Similarly, in economics, the Marxist labour theory of value inspired in David Ricardo´s theory of value was being drafted in 1844 (Economic and Philosophic Manuscripts) while Gossen (1854), Jevons (1862) and Walras (1874) separately developed the marginal theory of value based on utility. This new theory provided a better explanation about the way exchange prices are set in markets and could also incorporate labour in its approach without invoking the Marxist view of labour exploitation. Marx, in the first edition of Das Kapital published in 1867, persists in a labour theory of value based on the idea that “the worker becomes an ever cheaper commodity the more commodities he creates”.

Still today, despite the theoretical and historical discredit of such theory, Marxists and other believers in the labour theory of value persist in such erroneous view of how prices are formed.

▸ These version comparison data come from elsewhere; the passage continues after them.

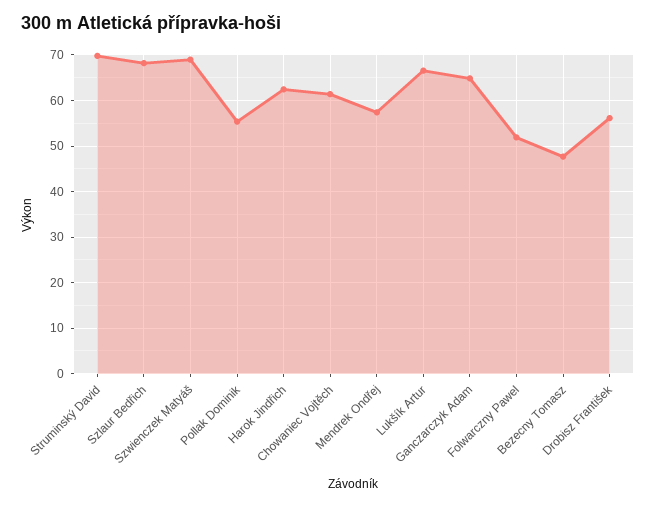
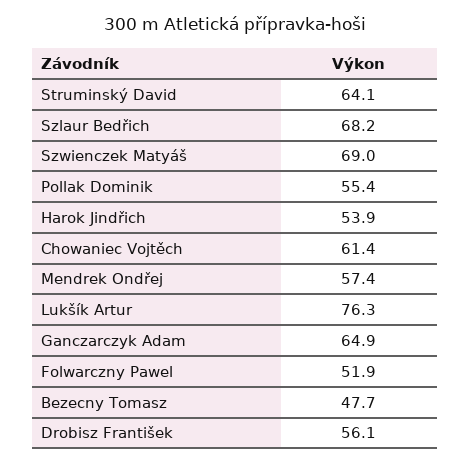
  {
-   "Struminský David": 70,
+   "Struminský David": 64.1,
    "Szlaur Bedřich": 68.2,
    "Szwienczek Matyáš": 69,
    "Pollak Dominik": 55.4,
-   "Harok Jindřich": 62,
+   "Harok Jindřich": 53.9,
    "Chowaniec Vojtěch": 61.4,
    "Mendrek Ondřej": 57.4,
-   "Lukšík Artur": 66,
+   "Lukšík Artur": 76.3,
    "Ganczarczyk Adam": 64.9,
    "Folwarczny Pawel": 51.9,
    "Bezecny Tomasz": 47.7,
    "Drobisz František": 56.1
  }

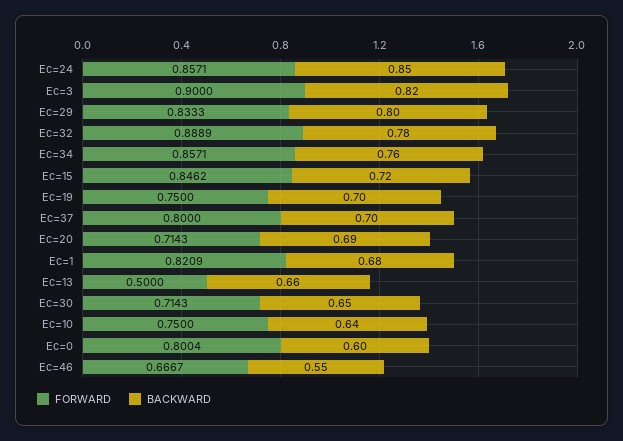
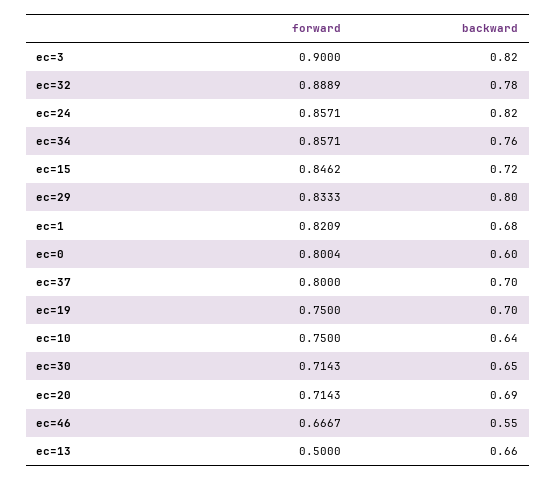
  {
    "FORWARD": {
      "Ec=24": 0.8571,
      "Ec=3": 0.9,
      "Ec=29": 0.8333,
      "Ec=32": 0.8889,
      "Ec=34": 0.8571,
      "Ec=15": 0.8462,
      "Ec=19": 0.75,
      "Ec=37": 0.8,
      "Ec=20": 0.7143,
      "Ec=1": 0.8209,
      "Ec=13": 0.5,
      "Ec=30": 0.7143,
      "Ec=10": 0.75,
      "Ec=0": 0.8004,
      "Ec=46": 0.6667
    },
    "BACKWARD": {
-     "Ec=24": 0.85,
+     "Ec=24": 0.82,
      "Ec=3": 0.82,
      "Ec=29": 0.8,
      "Ec=32": 0.78,
      "Ec=34": 0.76,
      "Ec=15": 0.72,
      "Ec=19": 0.7,
      "Ec=37": 0.7,
      "Ec=20": 0.69,
      "Ec=1": 0.68,
      "Ec=13": 0.66,
      "Ec=30": 0.65,
      "Ec=10": 0.64,
      "Ec=0": 0.6,
      "Ec=46": 0.55
    }
  }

Again, the survival of such prejudice can only be explained by ideological reasons, this time by their aversion to capitalism.

Although such forms of ideological obscurantism should be avoided by science, it would be ill-advised to discard completely their starting axioms as they may prove useful for new rediscoveries.

For instance, in astronomy, I can postulate that if the universe is infinite then every point in a three-dimensional space can be considered the centre of that universe and thus restate the geocentric view of the earth. Likewise in economics. Since consumption and work cannot be defined respectively as synonymous of utility and disutility (for instance I often derive more pleasure from work than from consumption), I can postulate that no matter how widely defined is utility it is a finite standard insufficient for unequivocal determination of exchange prices. So, a multi-dimensional approach is required to bring in cost of production, neurological and social factors that account for non-rational determinants.

In conclusion science is a continuous process of discovery–error–rediscovery that cannot be prejudiced about past beliefs.